» **Exercise details**
Copy each item below word for word, keeping its lines in the same order.

» **Input for this task**
* * * * *

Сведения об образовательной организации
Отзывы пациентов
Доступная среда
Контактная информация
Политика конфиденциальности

* * * * *

» **Written answer**
Сведения об образовательной организации
Отзывы пациентов
Доступная среда
Контактная информация
Политика конфиденциальности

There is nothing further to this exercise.